What formats are supported?

The system will accept any file format, though support for some formats is more robust than others. Indiana University will work to preserve as many of these file formats as possible. The service is not equipped to support the archiving and/or accessibility of dynamic resources like open web sites, interactive applications, files with complex metadata requirements, streaming audio or video, authoring tools, or dynamic learning objects. For more specific information about file formats, please see the Help menu on the main Repository page.

What rights do readers have to my works?

The purpose of the IUScholarWorks Repository is to provide open access to IU scholarship to researchers throughout the world, via the internet. By default, materials deposited into the Repository are open access, which means anyone on the web can access them. In addition, Repository materials are protected by copyright, with all rights reserved by the copyright holder. As an alternative to reserving all rights, authors are encouraged to consider licensing their works under a Creative Commons License, under which they can preserve those rights that are most important to them (e.g., proper attribution,) and at the same time explicitly grant to readers certain other rights chosen by the author to be used at the readers discretion (e.g., copy, distribute, display, or perform the work.) Documents in the Repository that are licensed under Creative Commons licenses will display the license conditions.
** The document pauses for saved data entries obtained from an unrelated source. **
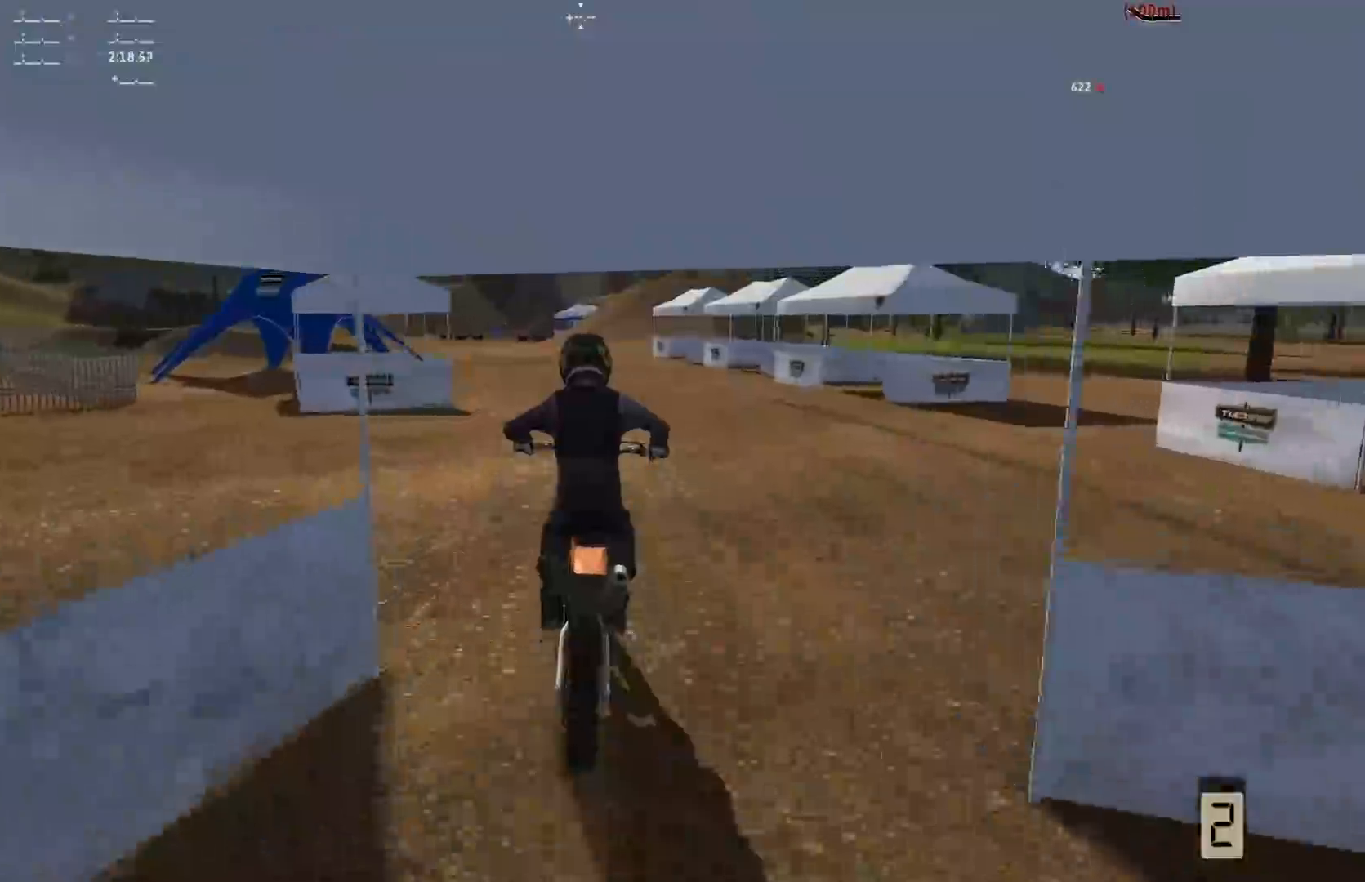
{"buttons": [], "left_stick": "center", "right_stick": "up", "events": [[100, "right_stick", "up"], [150, "left_stick", "center"]]}
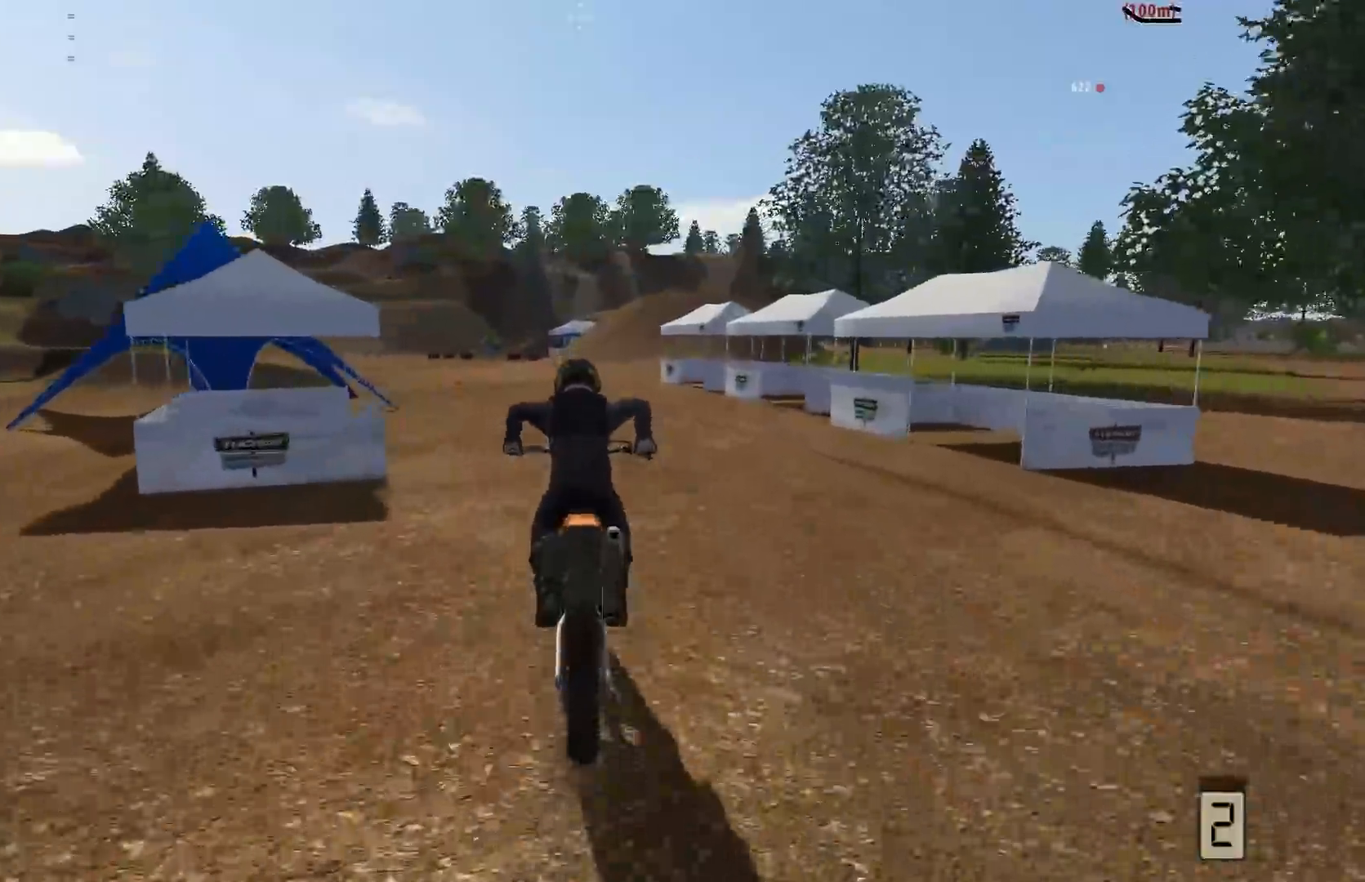
{"buttons": ["R2"], "left_stick": "center", "right_stick": "down", "events": [[50, "R2", "down"], [83, "right_stick", "down"]]}
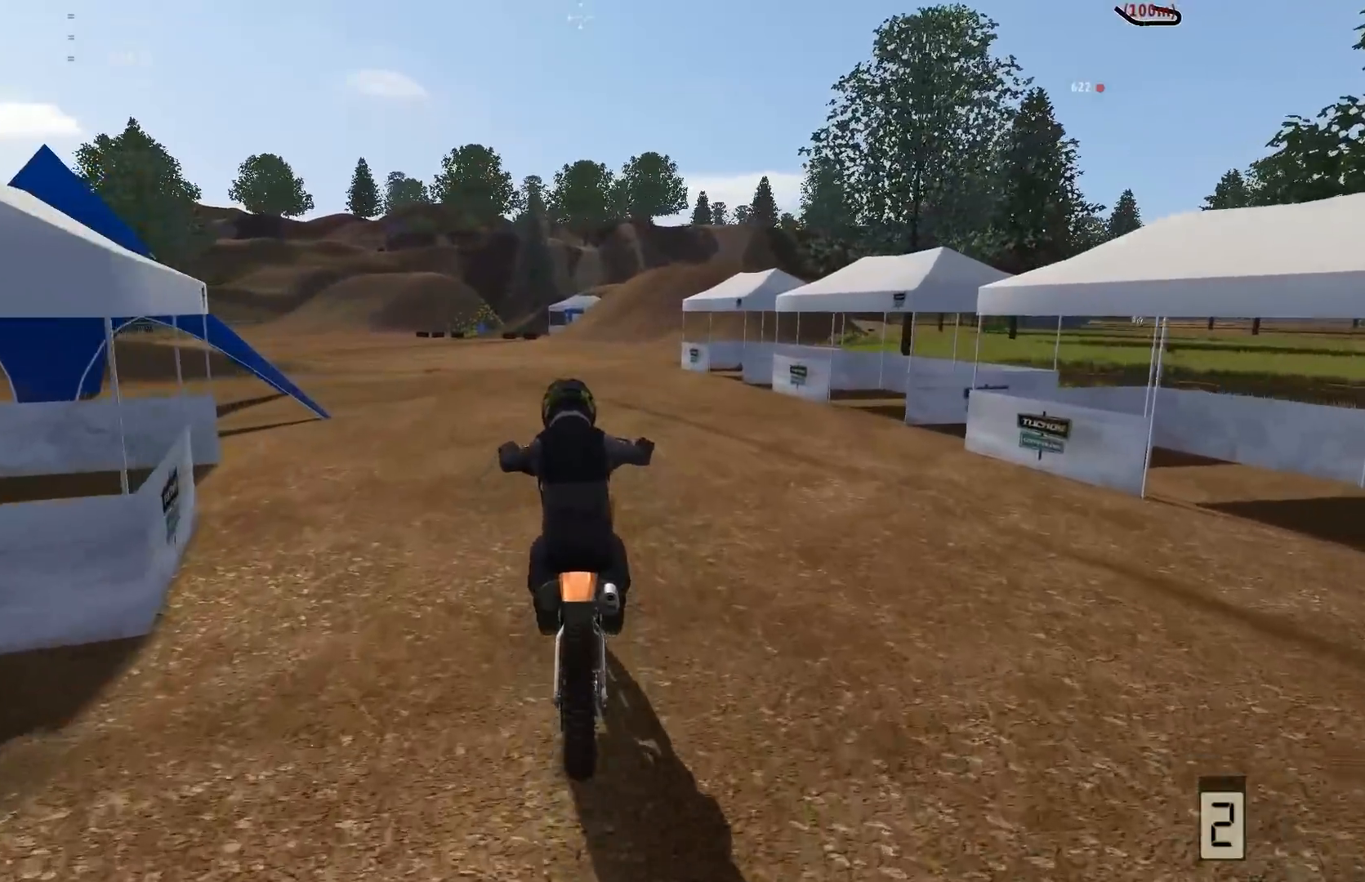
{"buttons": [], "left_stick": "center", "right_stick": "center", "events": [[300, "R2", "up"], [450, "right_stick", "center"]]}
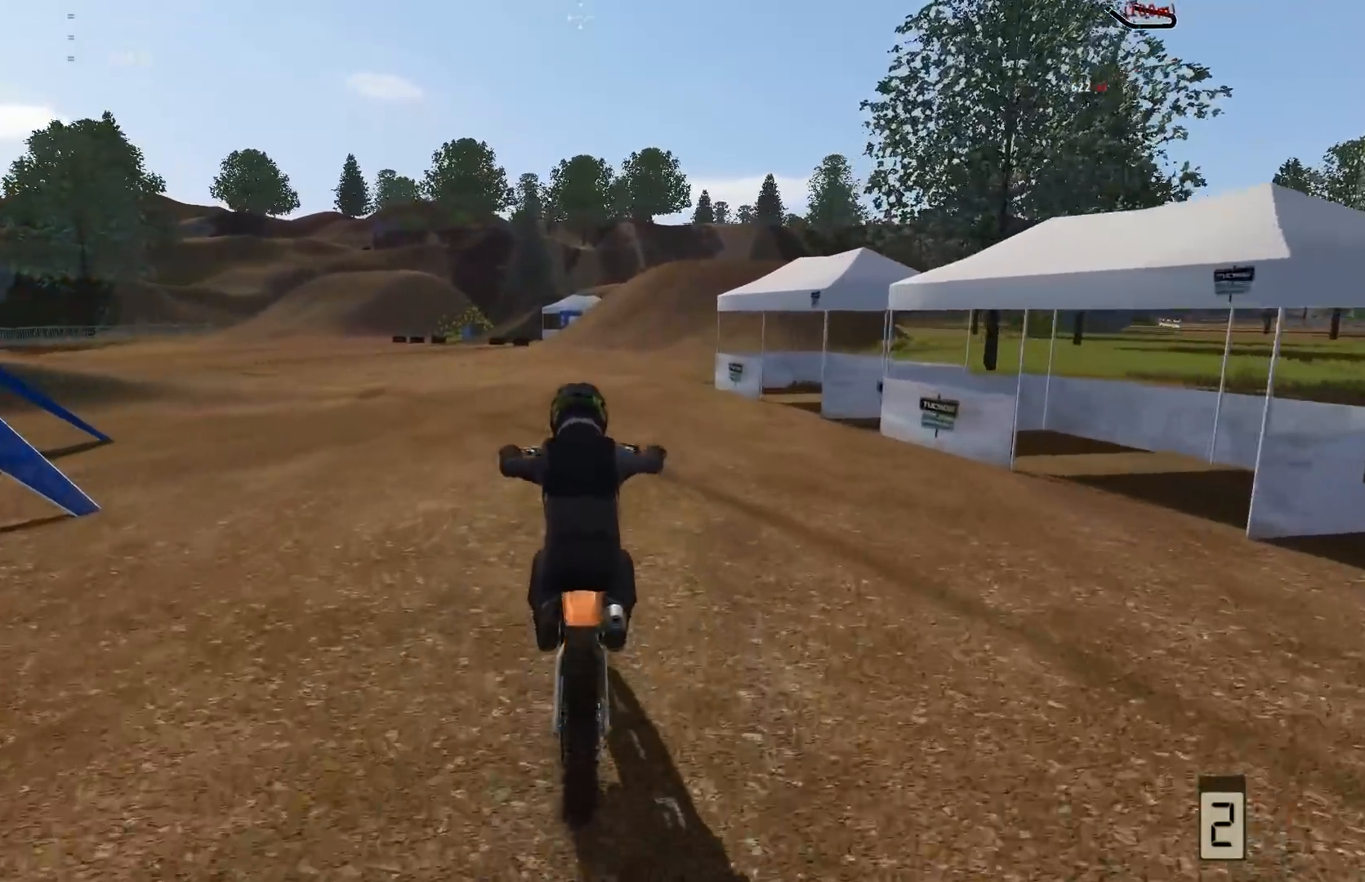
{"buttons": ["A", "L2"], "left_stick": "left", "right_stick": "center", "events": [[117, "L2", "down"], [150, "A", "down"], [450, "left_stick", "left"]]}
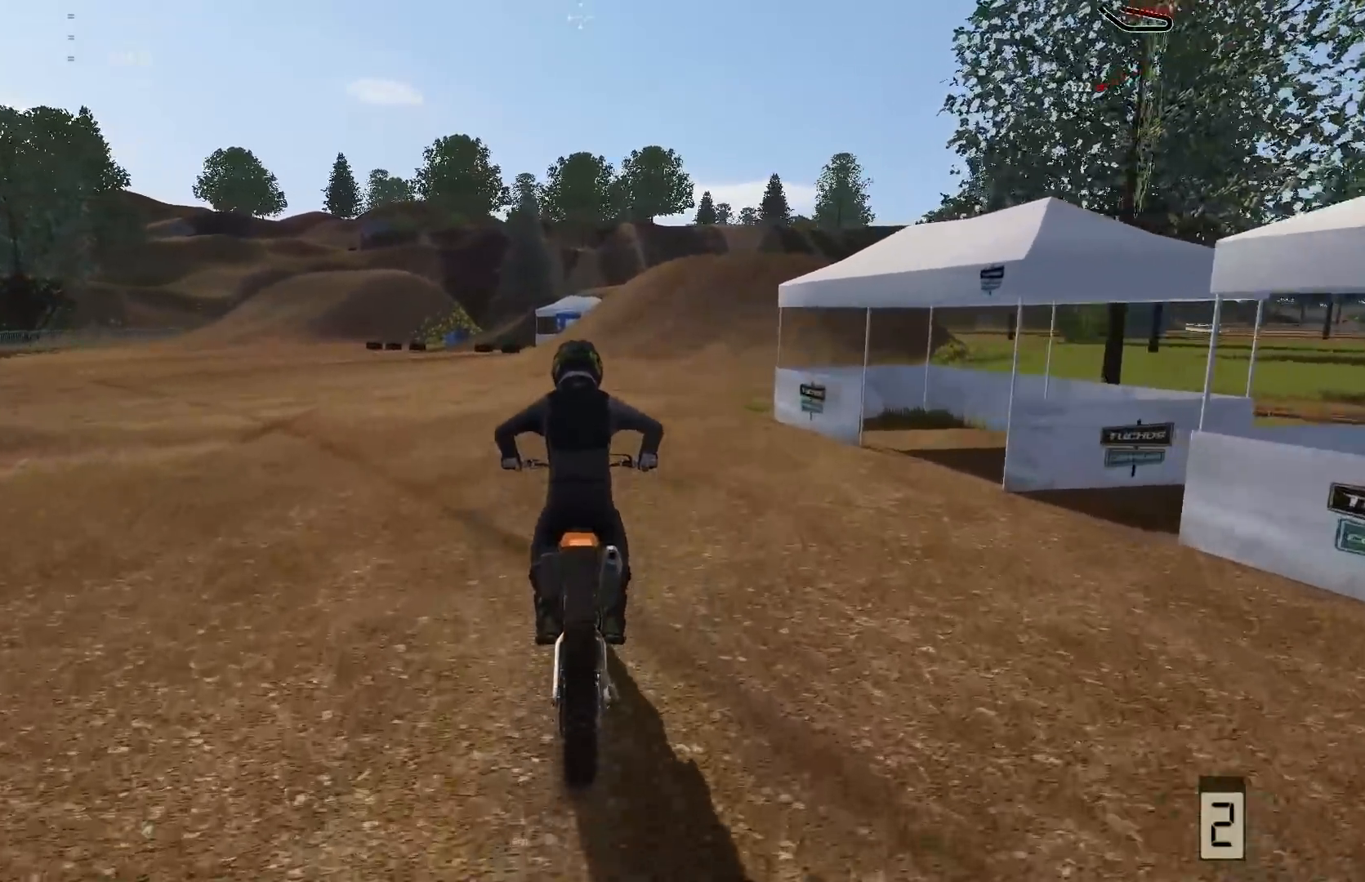
{"buttons": [], "left_stick": "left", "right_stick": "center", "events": [[300, "A", "up"], [317, "L2", "up"]]}
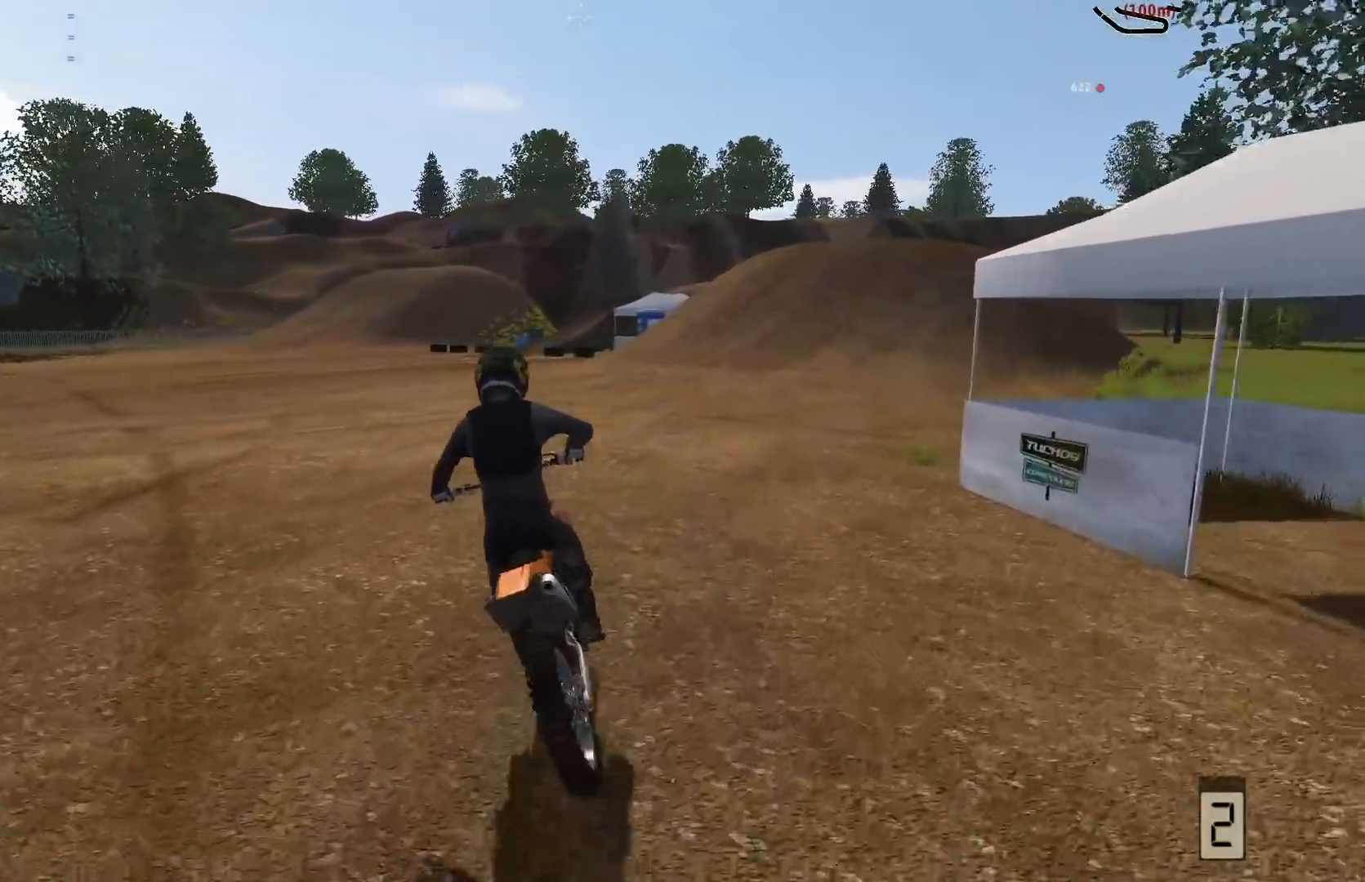
{"buttons": [], "left_stick": "left", "right_stick": "center", "events": []}
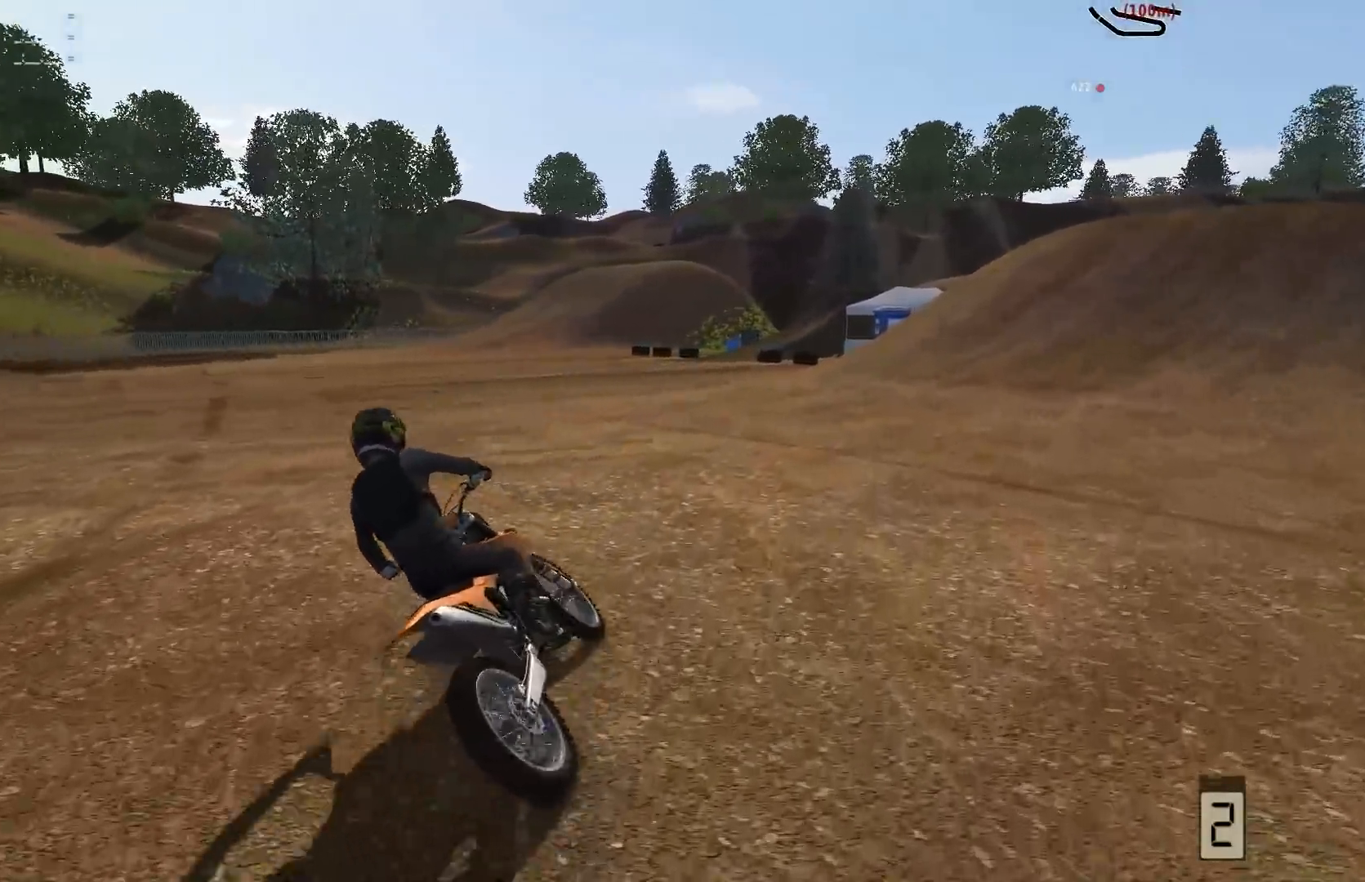
{"buttons": [], "left_stick": "down", "right_stick": "center", "events": [[450, "left_stick", "down"]]}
Who may remove a file from the Repository?

Only under extraordinary circumstances will documents submitted to IUScholarWorks Repository be removed.  Please direct inquiries to iusw[at]indiana[dot]edu and an IUScholarWorks staff member will respond to discuss the situation and suggest the best action.  In addition, the IU Libraries and Indiana University retain the right to withdraw any item from the Repository if they deem such action necessary.  In these cases, an attempt to notify the author will be made to apprise them of the situation.

In order to avoid the loss of the historical record for items withdrawn from the repository, the system will display a substitute citation for any withdrawn item noting that the item by this person, published on a specific date, with this title, and with this specific URL has been removed, thereby leaving a 'tombstone' record.  This will ensure that the URL never disappears even though the actual item has been withdrawn.

How can I track the readership and use for my deposits?

IUScholarWorks repository currently offers two ways for submitters to see how often their deposits are used by others: a usage statistics display, which includes pageviews and downloads, and an altmetrics display, which includes social media shares, saves, and comments as reported by

Usage statistics are tracked and displayed on item records by default and cannot be removed from an item record. Altmetrics can be enabled on individual deposits by submitters at the time of deposit.

For more information about how usage statistics and altmetrics are compiled and reported in our repository, visit the Readership & Use Metrics page.

What software does the IUScholarWorks Repository use?

IUScholarWorks is built on DSpace, which is freely available open source software jointly developed by MIT Libraries and Hewlett-Packard Labs as a solution for creating various kinds of digital repositories. DSpace is developed in Java, using Java Servlet technology and Java Server Pages, and uses the PostgreSQL relational database to store the metadata. The document objects are stored as bitstreams on disk, and both the metadata and document text are indexed and searched via the Apache Lucene text search engine. Persistent identifiers to items are provided by the CNRI Handle system.

IUScholarWorks is currently hosted on IBM eServer pSeries server hardware running version 5.1 of the IBM AIX operating system, and is served using the open source Tomcat application server and Apache HTTP Server software. The IBM eServer has 4GB of memory, and is attached to external storage devices that allow for flexible allocation of disk space to the IUScholarWorks asset store.

Do other universities have digital repositories?

Yes, there are hundreds around the world.